Rennico Clarke

Personal information
- Date of birth: 26 August 1995 (age 30)
- Place of birth: Kingston, Jamaica
- Height: 1.94 m (6 ft 4 in)
- Position: Defender

Youth career
- Harbour View

Senior career*
- Years: Team / Apps / (Gls)
- 2014–2015: Harbour View / 7 / (1)
- 2015–2016: Portland Timbers 2 / 29 / (2)
- 2017: Portland Timbers / 0 / (0)
- 2017: → Portland Timbers 2 (loan) / 17 / (0)
- 2018: FH / 9 / (0)
- 2019: Harbour View / 8 / (2)
- 2019: Swope Park Rangers / 8 / (0)
- 2020: Charleston Battery / 4 / (0)

International career
- 2014–2015: Jamaica U20 / 6 / (0)

= Rennico Clarke =

Jamaican footballer (born 1995)

Rennico Clarke (born 26 August 1995) is a Jamaican footballer who last played for Charleston Battery in the USL Championship.

==Career==
===Professional===
Clarke began his professional career with Harbour View. He made seven appearances and scored one goal for the club before joining USL expansion side Portland Timbers 2 on 19 February 2015. He made his debut for the club on 29 March 2015 in a 3–1 victory over Real Monarchs SLC.

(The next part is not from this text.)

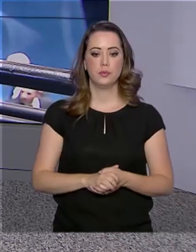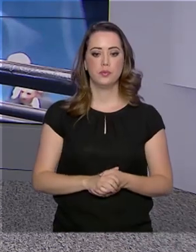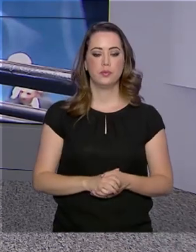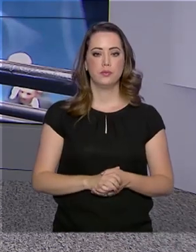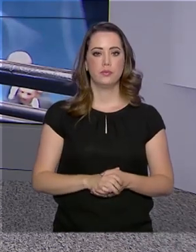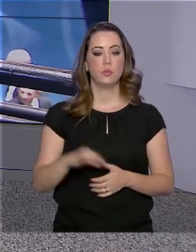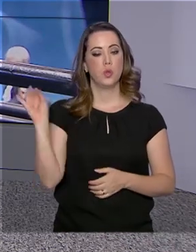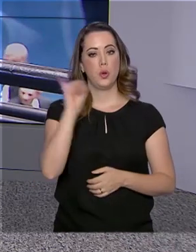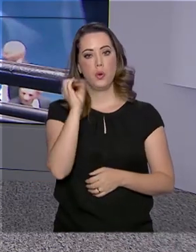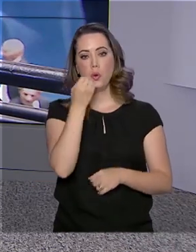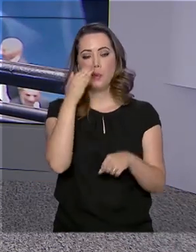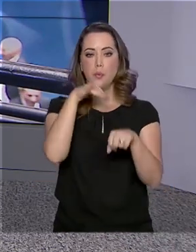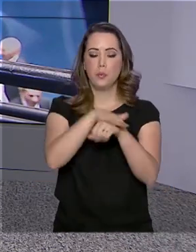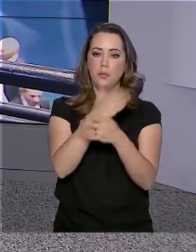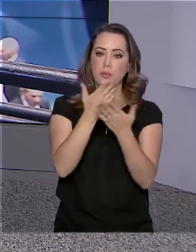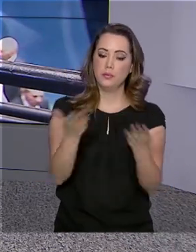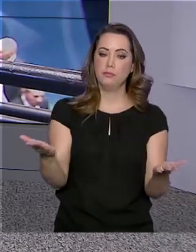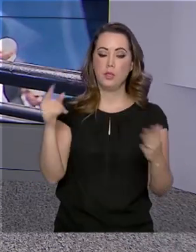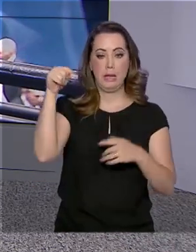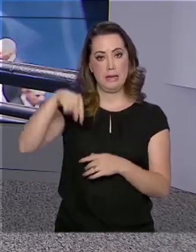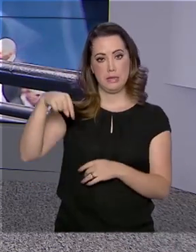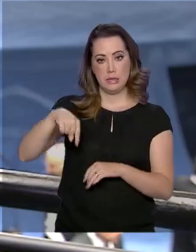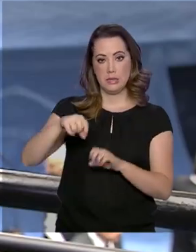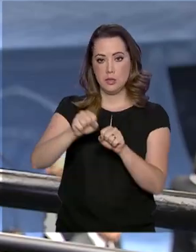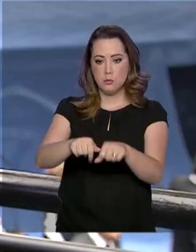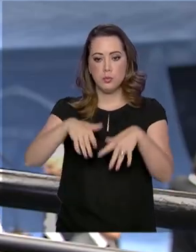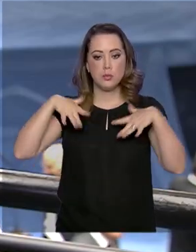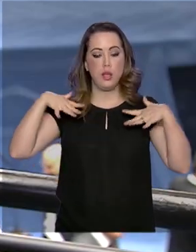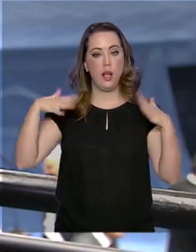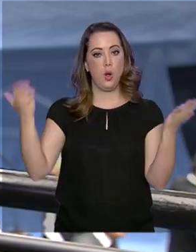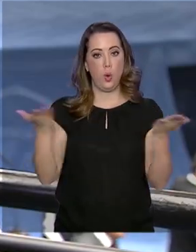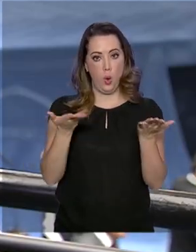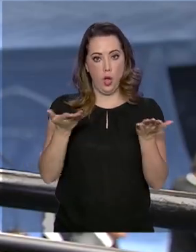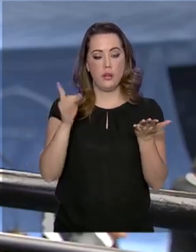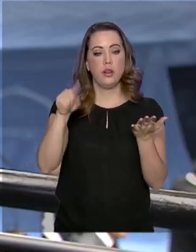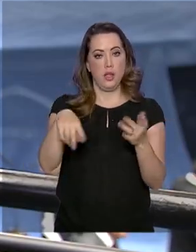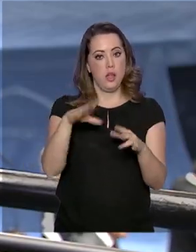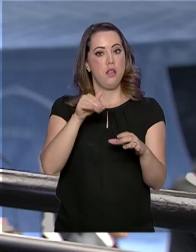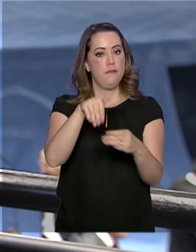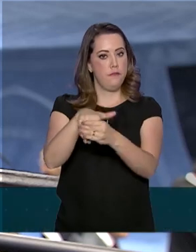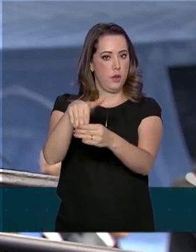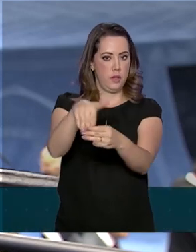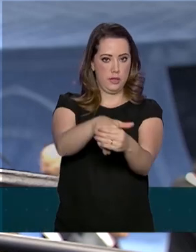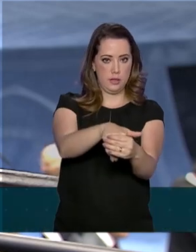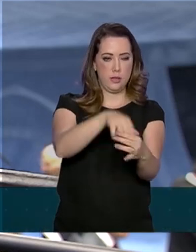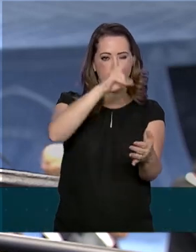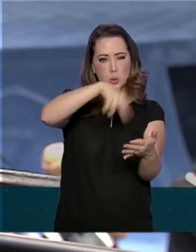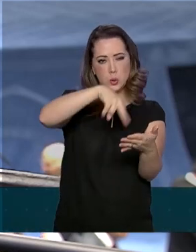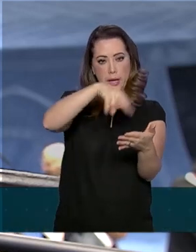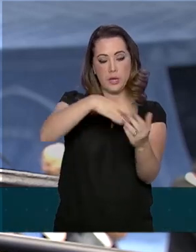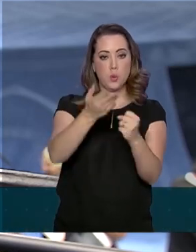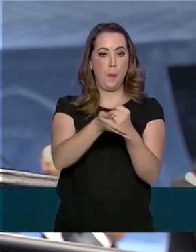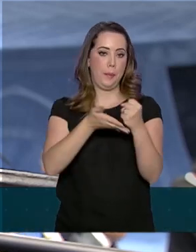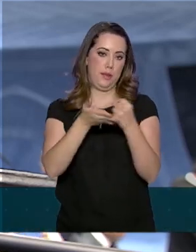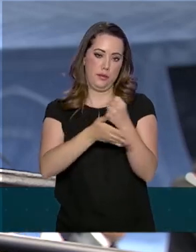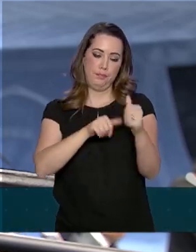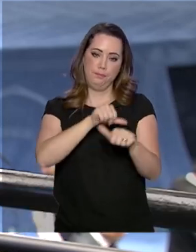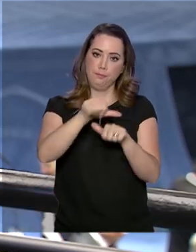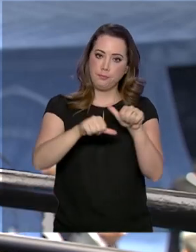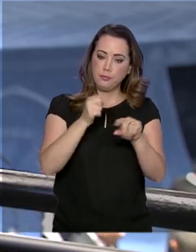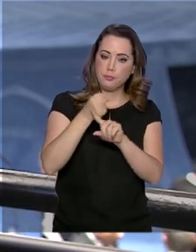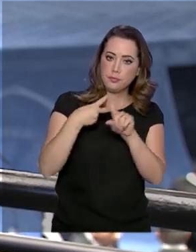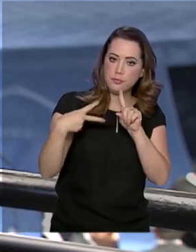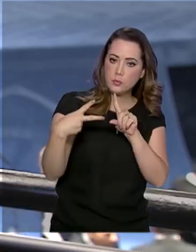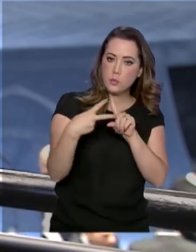Oi Roberto, boa noite. Pois é, aqui no plenário, nesse momento, está acontecendo a votação do texto base da reforma da Previdência.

Clarke was released by Portland on 9 February 2018.

In April 2018 Clarke joined the Iceland team FH.

In July 2019, Clarke signed with USL Championship club Swope Park Rangers.

In February 2020, Clarke joined Charleston Battery.

===International===
Clarke represented Jamaica at the 2015 CONCACAF U-20 Championship.